Here are our Top 10 thoughts on the subject of dealing with architecture on Agile projects:
- On any complex project that is delivered using an Agile methodology, special effort should be allocated for designing the right architecture, because the textbook understanding of Agile does not provide for it automatically. The actual implementation of this approach will depend on the project at hand.
- At minimum, architectural decisions for the upcoming sprint should be discussed and made during the sprint planning session, because without them a sprint cannot be estimated correctly. If necessary, the appropriate ‘technical’ stories should be discussed and estimated. (However, it is advisable to define user stories so that newly implemented architectural features are, indirectly, a part of normal user stories with visible GUI and testable functionality.)
- Architectural decisions that involve specific user stories should be estimated and documented as child tasks related to those stories.
- An experienced architect (who, as a rule, is shared between several projects) should ideally be present at the sprint planning meeting.
- If the architect’s presence at the sprint planning meeting is not possible, he or she should review the architectural decisions made by the team promptly, ideally within one day, and approve or reject them. If the changes requested by the architect impact the estimates significantly, sprint cancellation should be invoked.
- On large projects with a complex architecture, it is advisable to maintain a team of architects to be shared between several agile teams.
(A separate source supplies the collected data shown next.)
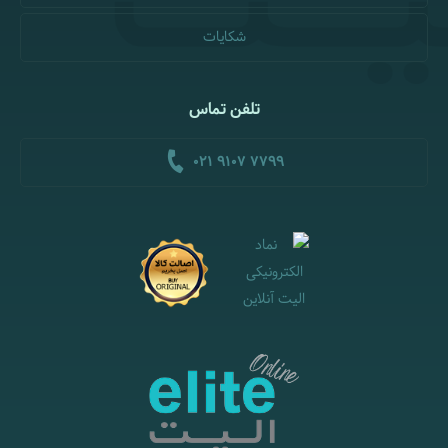
شکایات
تلفن تماس
021 9107 7799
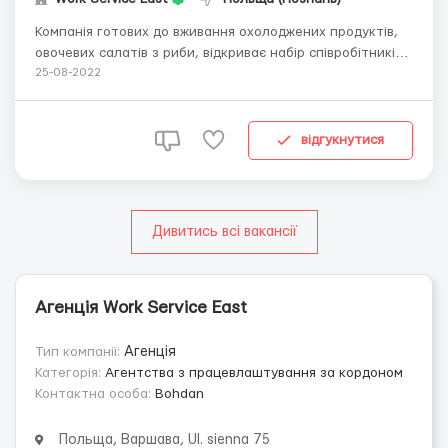
Компанія готових до вживання охолоджених продуктів,
овочевих салатів з риби, відкриває набір співробітників
на посаду: пакувальник виробів з риби Місце роботи:
25-08-2022
Познань Заробітна плата: брутто 20-22 зл за годину
Додаткові премії: + Премія за ефективність та
реалізацію до 500 зл на місяць ...
відгукнутися
Дивитись всі вакансії
Агенція Work Service East
Тип компанії:
Агенція
Категорія:
Агентства з працевлаштування за кордоном
Контактна особа:
Bohdan
Польща, Варшава, Ul. sienna 75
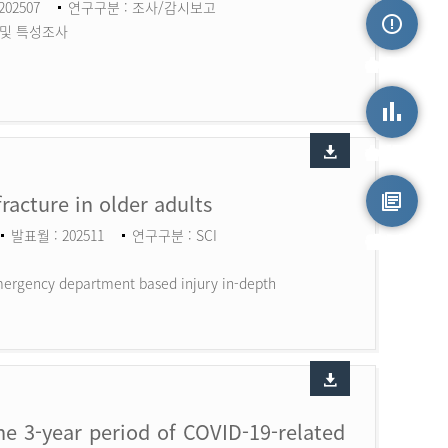
202507
연구구분 : 조사/감시보고
 및 특성조사
손상정보
손상통계
fracture in older adults
발표월 : 202511
연구구분 : SCI
원시자료
 Emergency department based injury in-depth
the 3-year period of COVID-19-related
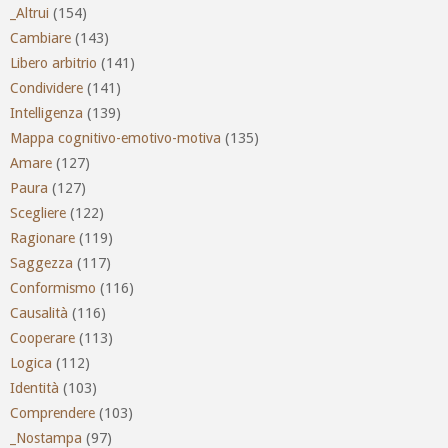
_Altrui
(154)
Cambiare
(143)
Libero arbitrio
(141)
Condividere
(141)
Intelligenza
(139)
Mappa cognitivo-emotivo-motiva
(135)
Amare
(127)
Paura
(127)
Scegliere
(122)
Ragionare
(119)
Saggezza
(117)
Conformismo
(116)
Causalità
(116)
Cooperare
(113)
Logica
(112)
Identità
(103)
Comprendere
(103)
_Nostampa
(97)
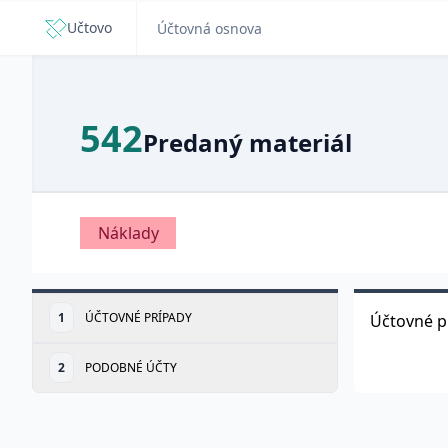
Učtovo
Účtovná osnova
542
Predaný materiál
Náklady
1
ÚČTOVNÉ PRÍPADY
Účtovné p
2
PODOBNÉ ÚČTY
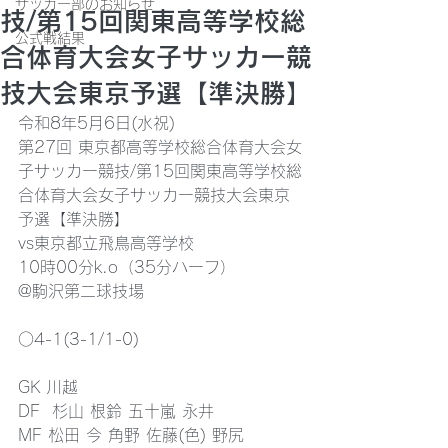
サッカー部のお知らせ
技/第15回関東高等学校総
公式戦結果
合体育大会女子サッカー競
技大会東京予選【準決勝】
令和8年5月6日(水祝)
第27回 東京都高等学校総合体育大会女
子サッカー競技/第15回関東高等学校総
合体育大会女子サッカー競技大会東京
予選【準決勝】
vs東京都立飛鳥高等学校
10時00分k.o（35分ハーフ）
@駒沢第二球技場
○4-1(3-1/1-0)
GK 川越
DF  杉山 根鈴 五十嵐 永井
MF 松田 今 角野 佐藤(色) 野尻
This team will generate and submit specific architectural decisions to teams before each sprint planning session, and the teams will take those decisions into account as they estimate their sprints.
- Architecture documentation, if required, should be updated by the architect at the end of every sprint, because too many changes can occur during a sprint, and any attempt to keep the documentation up to date “in real time” becomes too time consuming.
- Unlike developers and testers, a dedicated architect should not estimate and track his/her time, because the architect’s activities are carried out in a continuous fashion, often in part-time mode, and can be hardly estimated correctly.
- On small and medium size Agile projects, architecture can be defined during the Planning Game by brainstorming with the entire team. In more complex projects with a lot of specific requirements and restrictions regarding customer production environment, the team can still generate good architecture solutions, but in this case a dedicated architect (probably shared between several Agile projects for the same customer) can be useful, e.g. for quick review and approval of solutions generated by the team during the Planning Game.
- Otherwise what could happen, for example, is that the team may come up with a great architecture solution for the implementation of a particular User Story that would be nice in an ideal world, but the deployment of the whole project could fail, because customer security will not allow it due to very specific limitations.